Start of TEXT UNDER STUDY
Our Work
Identifying key factors in the development of atherosclerosis
A striking feature of the disease is that it occurs more frequently in some parts of the arterial system than others. Studying what causes this patchiness will identify rate-limiting steps in the development of the disease and in the long term may lead to new strategies for delaying or preventing the disease. Our research focuses on the exchange of macromolecules between blood and the arterial wall, on forces exerted on the wall by the blood, and on signalling molecules (such as FSTL1 and nitric oxide) that mediate between these two factors. See 10.3389/fbioe.2022.836680 for a review and https://www.youtube.com/watch?v=TjzHSNQL84I for a YouTube video.
Developing non-invasive methods for assessing heart failure
When the left ventricle contracts, a wave of increased blood pressure, blood velocity and vessel diameter propagates through the systemic arteries. When the ventricle relaxes, a wave of decreased pressure, velocity and diameter propagates in the same direction. These waves therefore contain information about the ability of the heart to contract and relax, which are impaired in systolic and diastolic heart failure, respectively. We are developing novel ultrasound-based methods for diagnosing and monitoring heart failure by measuring the intensity and timing of the waves. Our preclinical trial is described here: 10.1016/j.ultrasmedbio.2022.09.016
Studying endothelial properties in culture
A continuous sheet of endothelial cells lines the inner surface of the arterial wall; it provides a significant barrier to the transport of water and solutes between plasma and wall tissue. Monolayers of endothelial cells can be grown in culture and many groups have used them to investigate endothelial transport properties. However, the permeability of cultured endothelium is much higher than that of endothelium in vivo, making the results hard to interpret. We have reduced permeabilities by exposing the monolayers to mechanical stresses and to other cell types. The results are useful for studying transport in vitro but also suggest factors that control permeability in vivo. Because atherosclerosis may be triggered by multidirectional flow, we have modified and analysed the “swirling well” (or orbital shaker) method which allows such flows to be chronically applied to cultured endothelium - see our review at 10.1016/j.atherosclerosis.2019.04.210
Determining scaling laws in cardiovascular mechanics
Arterial disease has a different distribution in mice than in rabbits and people. Furthermore, blood flow exerts very different stresses on the arterial wall in these species. These observations motivated us to investigate scaling laws – how cardiovascular properties differ in magnitude between animals of different size. The results suggest new concepts concerning the response of endothelial cells to mechanical forces - see 10.1016/j.jbiomech.2006.07.020.
End of TEXT UNDER STUDY
* [WORK TASK A] Which signaling molecules does the research overview name as mediating between macromolecule exchange and the forces blood exerts on the arterial wall?
* [WORK TASK B] Extend the research overview with new writing that begins after its final sentence.
The rows are not needed for the work on this page.
Start of MATERIAL PROVIDED
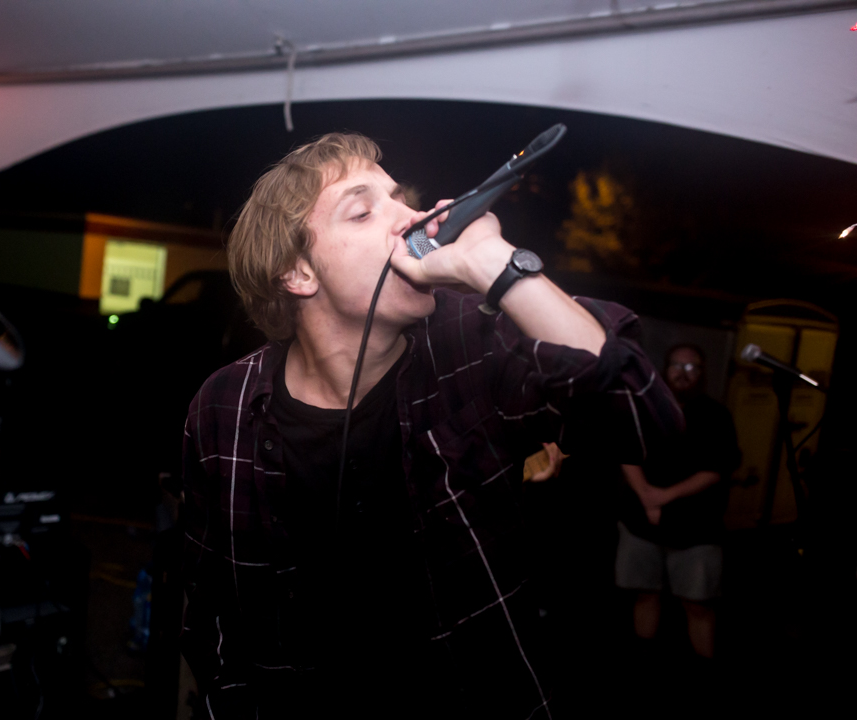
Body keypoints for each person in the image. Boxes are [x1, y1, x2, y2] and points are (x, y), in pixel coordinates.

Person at [179, 133, 682, 719]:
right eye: (363, 211)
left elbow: (646, 421)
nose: (413, 217)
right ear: (297, 272)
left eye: (401, 200)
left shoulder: (474, 344)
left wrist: (495, 265)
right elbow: (212, 613)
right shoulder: (225, 407)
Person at [616, 344, 739, 663]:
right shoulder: (643, 406)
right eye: (676, 365)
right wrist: (646, 497)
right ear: (664, 368)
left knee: (697, 603)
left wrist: (663, 497)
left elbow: (717, 468)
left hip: (695, 530)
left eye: (691, 367)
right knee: (645, 593)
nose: (683, 373)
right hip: (640, 525)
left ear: (702, 373)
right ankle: (643, 659)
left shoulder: (716, 416)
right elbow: (625, 451)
End of MATERIAL PROVIDED
* [EXERCISE RESULT A] FSTL1 and nitric oxide.

* [EXERCISE RESULT B]
Investigating the role of arterial wall transport in the development of vulnerable plaques
Exchange of material between blood and the arterial wall seems to be a key factor in the initiation of atherosclerotic lesions; it depends on blood flow and nitric oxide or FSTL1 signalling. As these early lesions grow, they can remain stable and benign, or they can develop into unstable (“vulnerable”) lesions with a large lipid-rich core that are prone to rupture, precipitating clinical events. We have provided evidence that early lesions can develop into unstable plaques because of excessive wall uptake of plasma lipoproteins and that this uptake again depends on flow and nitric oxide - see 10.1371/journal.pone.0115728.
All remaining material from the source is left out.